In total I managed to collect lyrics from about 4,000 songs across 12 artists. Whilst I did manage to automate the process, it was still quite slow going as many websites have anti-scraping technology that blocks you out if you take too much data too quickly. I might try to expand this sample at a later date, but we can already see some clear trends emerging just from these artists.
Step 2 - Develop a method for analysing the lyrics.
Trying to program a computer to understand the semantic meaning of human generated text is a big area of research in the field of Computer Science. It is called 'Natural Language Processing', or NLP for short, there are many advanced methods within NLP being developed at the moment, some of the approaches involve Machine Learning, statistical analysis or other complex methods. For a good introduction the Wikipedia page gives a helpful overview.
However, I was just looking for a very basic method that would allow for a broad brush analysis. I therefore decided to just use the relative frequency of words with positive or negative connotations within the lyrics as a proxy for how positive or negative the lyrics were as a whole.
The obvious weakness of this approach is that just because there are positive words within a sentence, does not necessarily imply the meaning of the sentence is positive as a whole. For example, take the sentence 'This is not fun', an analysis of this sentence just on the basis of the words contained in it would suggest that it is a positive sentence, given we have the word 'fun' in the sentence. The obvious way to counter this would be to start looking at phrases instead. So 'not fun' would be given a negative connotation. Trying to look at phrases rather than words, adds a large degree of additional complexity to the analysis though, and given that all the artist should be exposed to roughly the same degree of false positives and false negatives, and given that we still get interesting results just using this very basic heuristic I decided to stick with it in this case. I might come back to this at a later date though.

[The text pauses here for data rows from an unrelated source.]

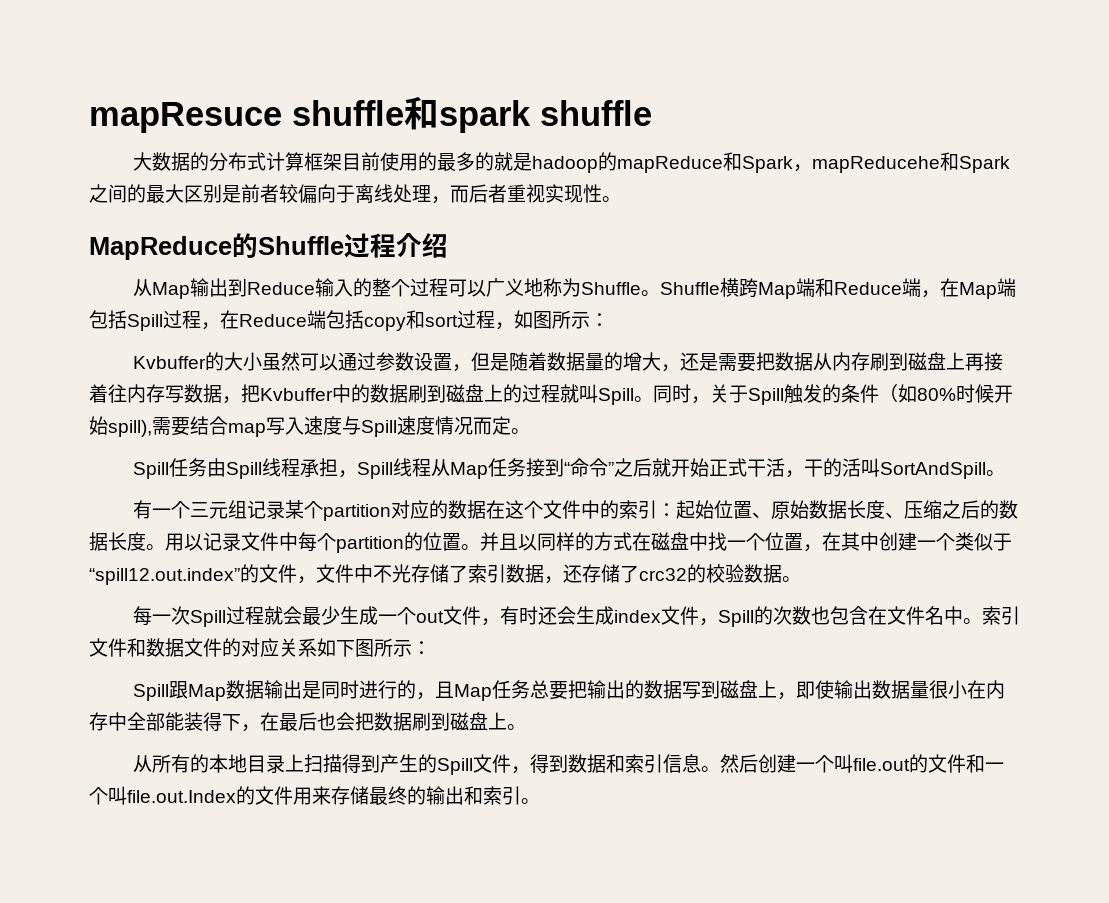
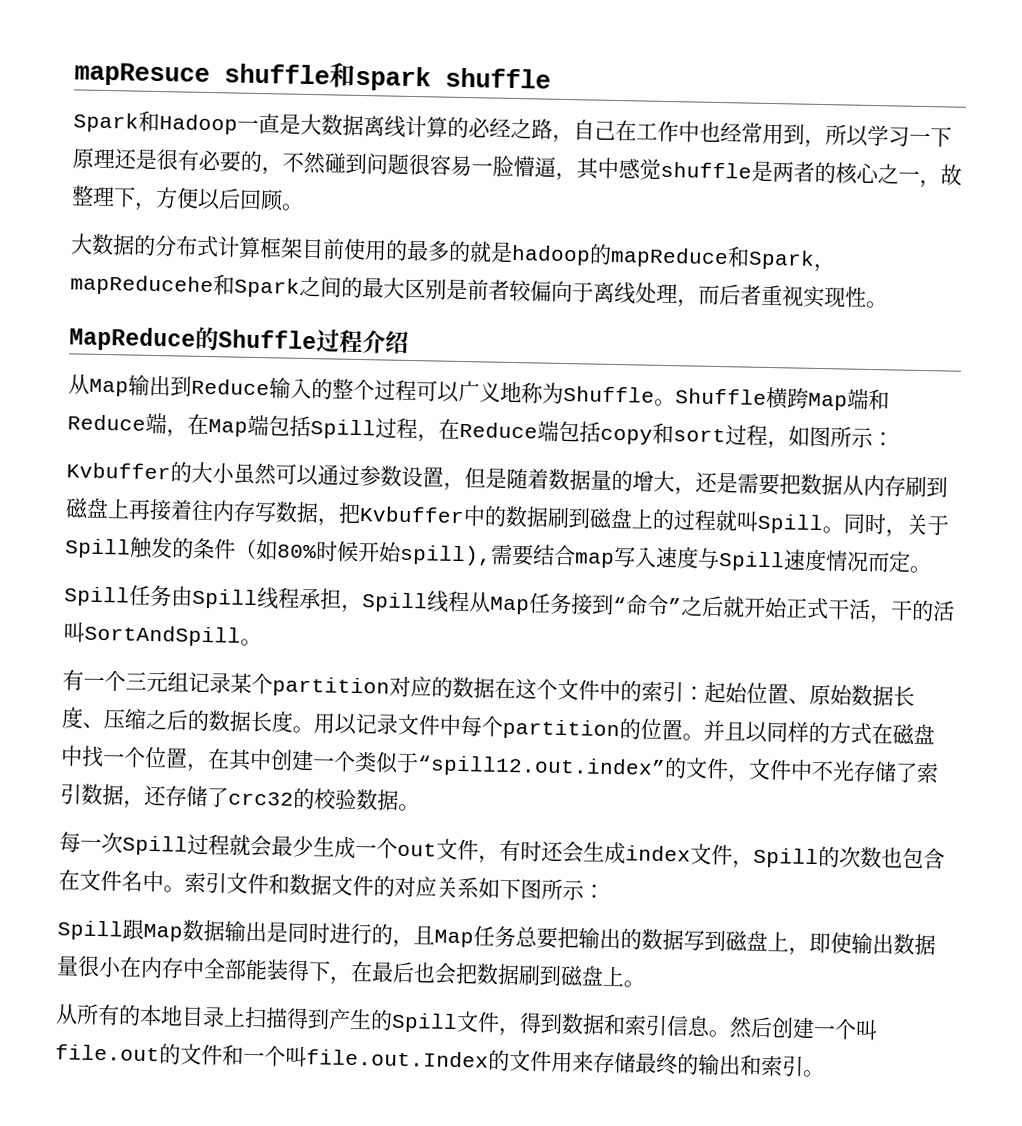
(652, 113) none -> [73,110,952,149] [72,147,962,189] [71,185,303,212] // Spark和Hadoop一直是大数据离线计算的必经之路，自己在工作中也经常用到，所以学习一下原理还是很有必要的，不然碰到问题很容易一脸懵逼，其中感觉shuffle是两者的核心之一，故整理下，方便以后回顾。

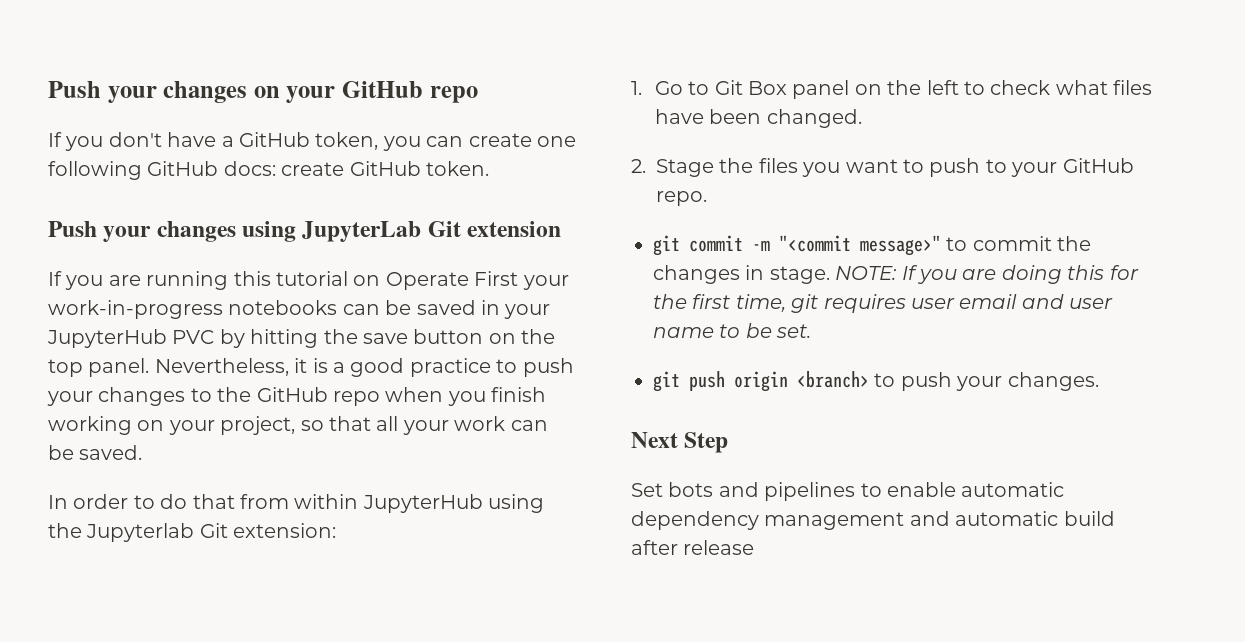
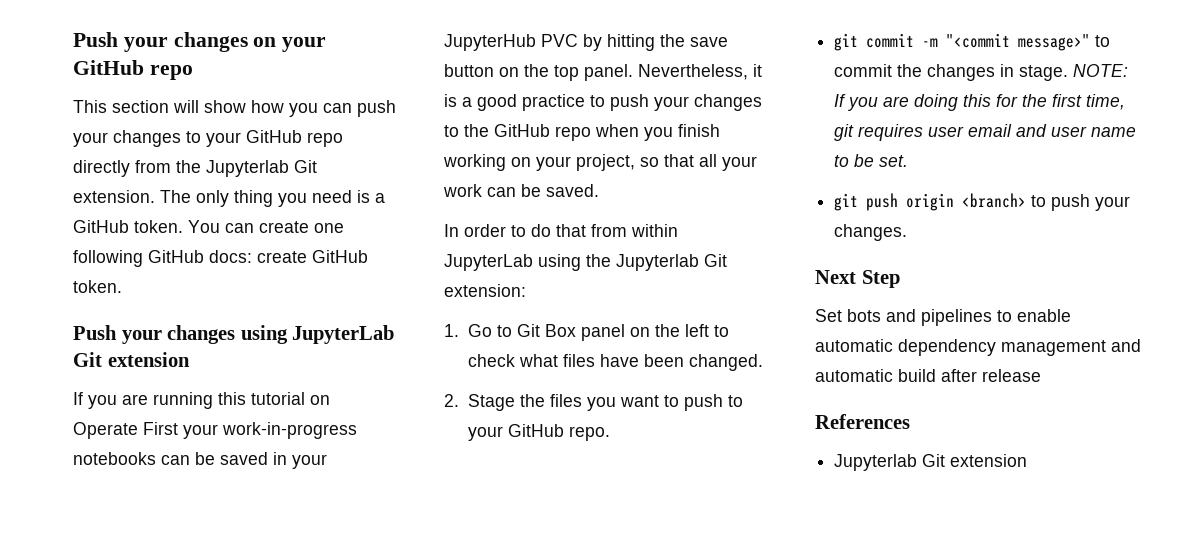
[48,132,421,151] If you don't have a GitHub token, you -> [73,100,396,117] [73,130,343,147] [73,160,317,177] [73,190,385,207] [73,220,220,233] This section will show how you can push your changes to your GitHub repo directly from the Jupyterlab Git extension. The only thing you need is a GitHub token. You
[362,494,483,513] JupyterHub -> [444,254,533,271] JupyterLab
(755, 547) none -> [815,414,910,429] [834,454,1028,471] // References // Jupyterlab Git extension

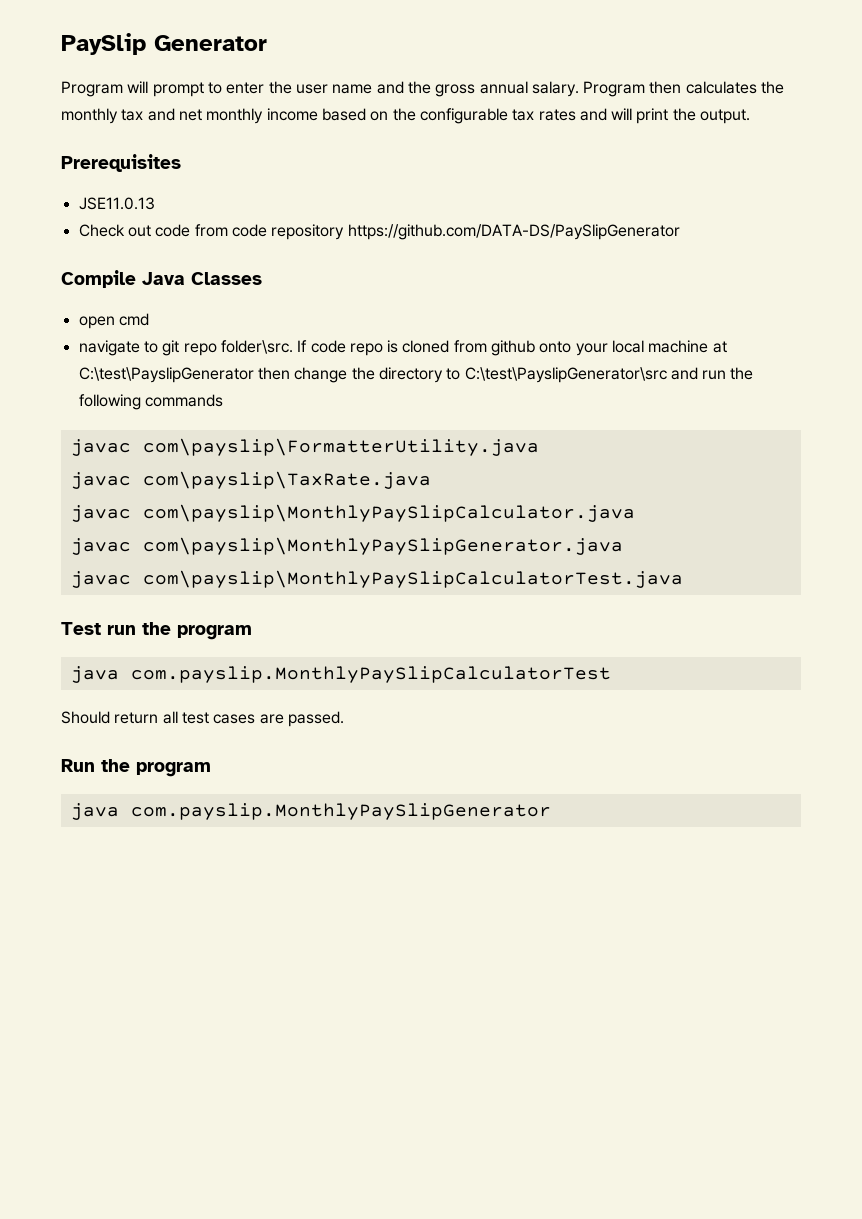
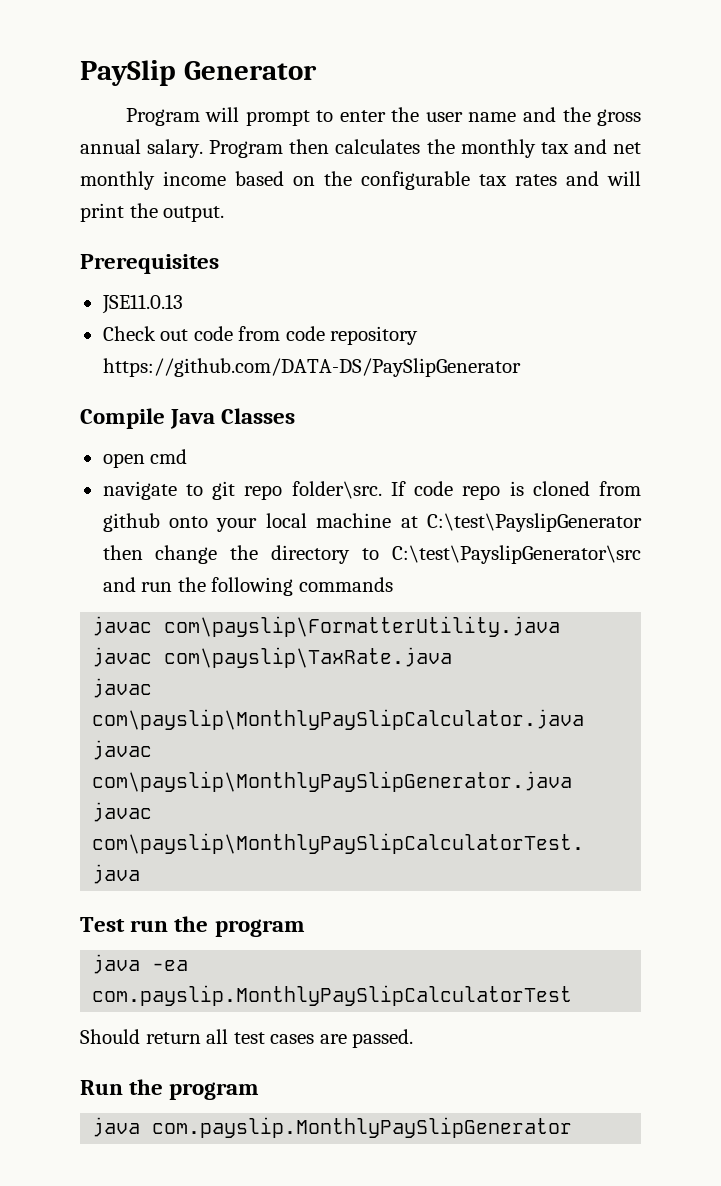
(119, 674) none -> [152,960,189,971] -ea

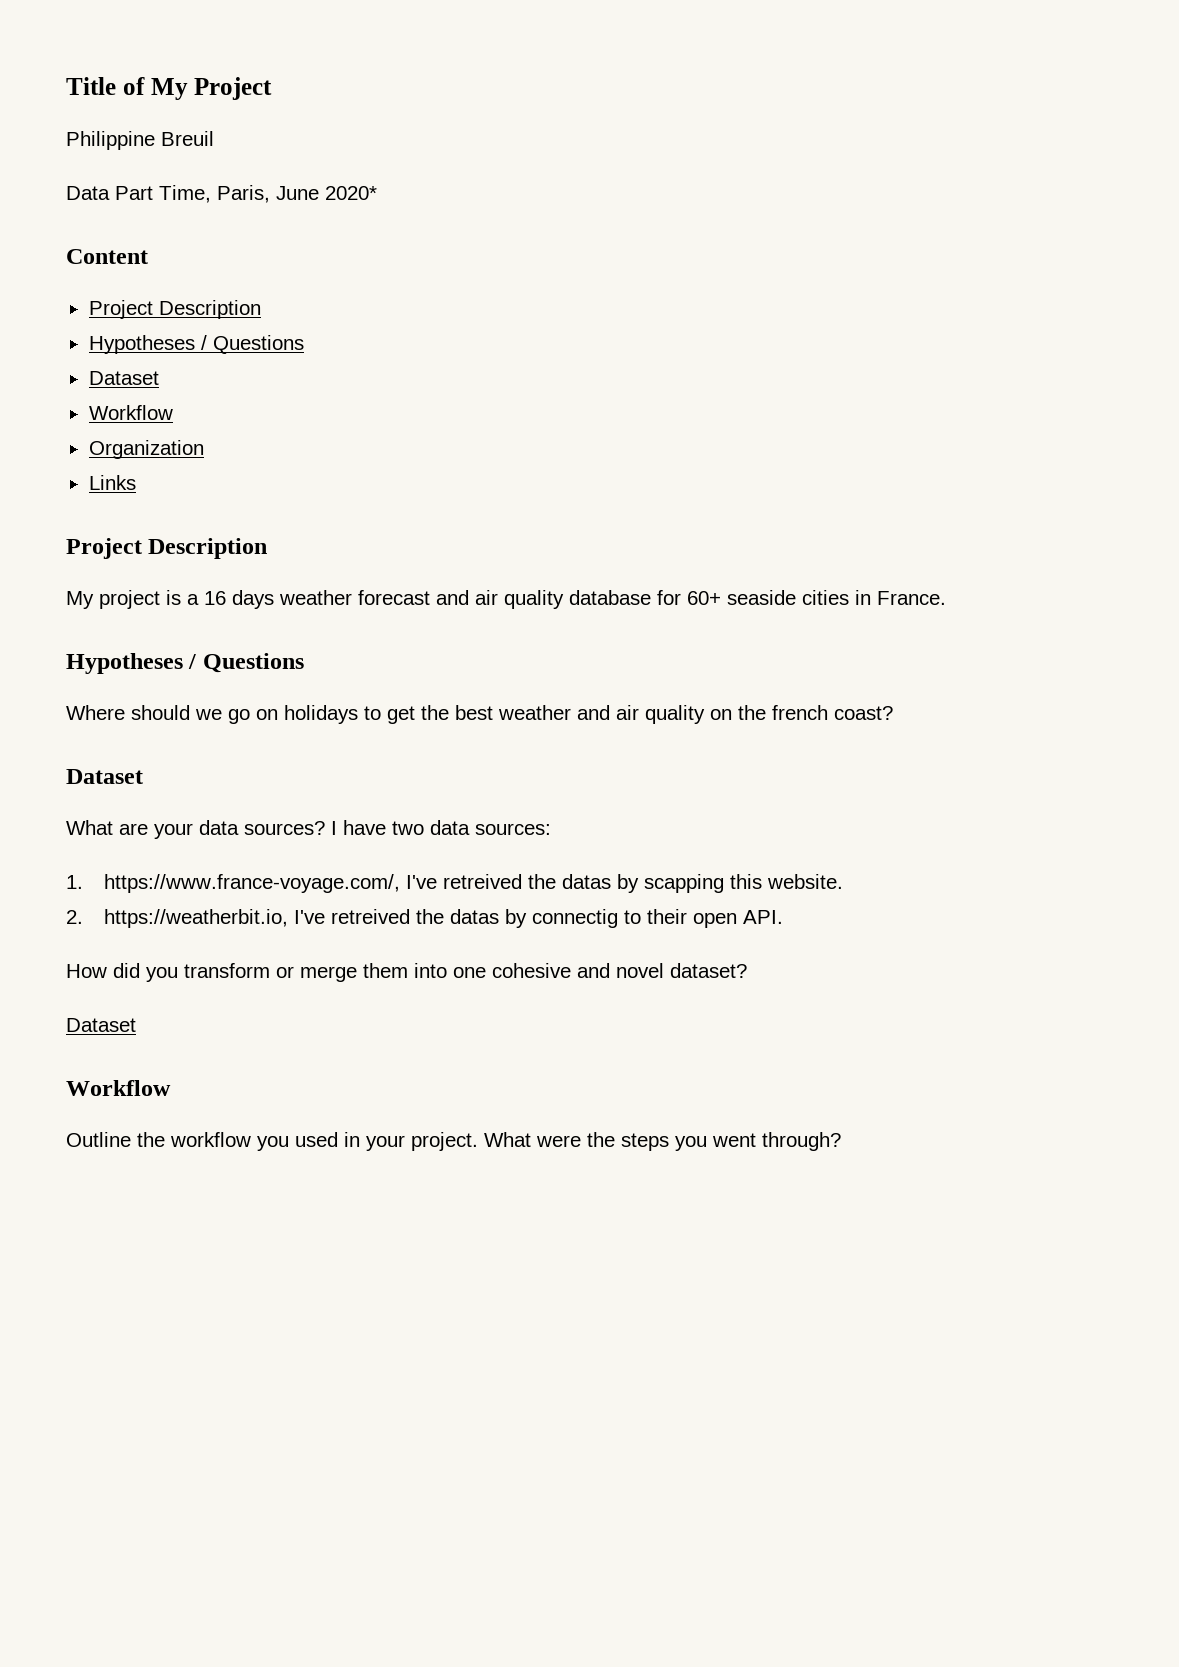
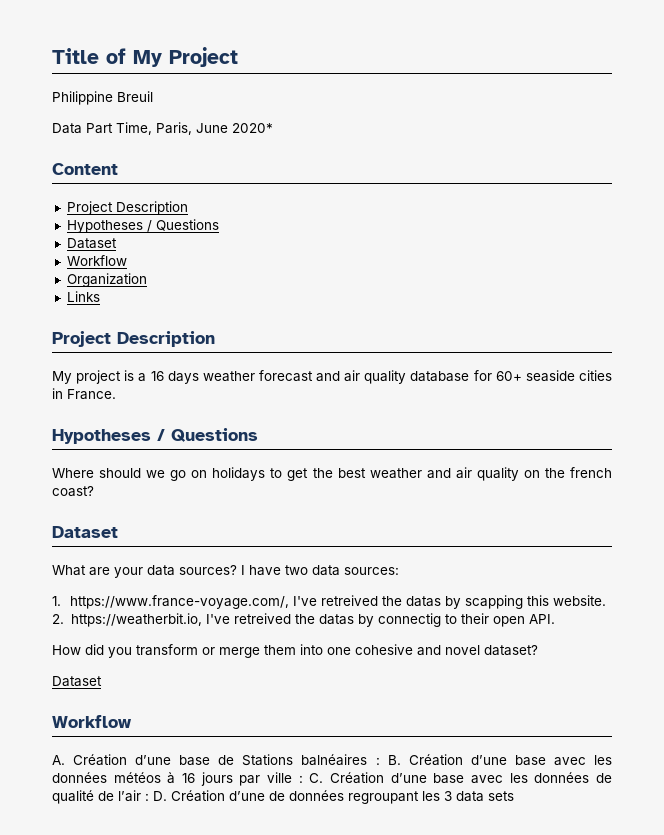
[66,1132,841,1151] Outline the workflow you used in your project. What were the steps you went through? -> [52,754,613,766] [52,772,613,786] [52,790,514,804] A. Création d’une base de Stations balnéaires : B. Création d’une base avec les données météos à 16 jours par ville : C. Création d’une base avec les données de qualité de l’air : D. Création d’une de données regroupant les 3 data sets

So given we are just interested in looking at words rather than phrases, I was looking for a dictionary of words with an indicator of whether the word is positive or negative. It turns out that people have already worked on this problem, and free dictionaries are available online. I found the website of Prof. Bill Mcdonald of the University of Notre Dame in Indiana, USA. He has developed word lists for use in automating the analysis of financial statements, all the lists can be found in the following link:
I took Prof. McDonald's list, added in a number of additional words that appear frequently in song lyrics but were not including in the word list. (For example ballin' came up a lot in Hip Hop, but unfortunately is under used in financial statements).
Step 3 - Run the analysis on the data and collate the results
Here are the results of my analysis:
As we can see, Jay Z and 50 Cent, our representative Hip Hop artists are clearly above the Metal artists in terms of the relative frequency of positive over negative words in their music. We can see that the Metal artists are clustered at the bottom of the table.
One interesting feature of the results, which perhaps should not have been a surprise, was that pop music, i.e. Justin Bieber and the Beatles, were actually the clear winners on these terms.
Grouping the artists together into genres further emphasises the clear positioning of the genres.
So there we have it, Hip Hop is more positive than Rock or Metal. And Justin Bieber is better than Metallica, but the Beatles are the most positive band of all!
I work as a pricing actuary at a reinsurer in London.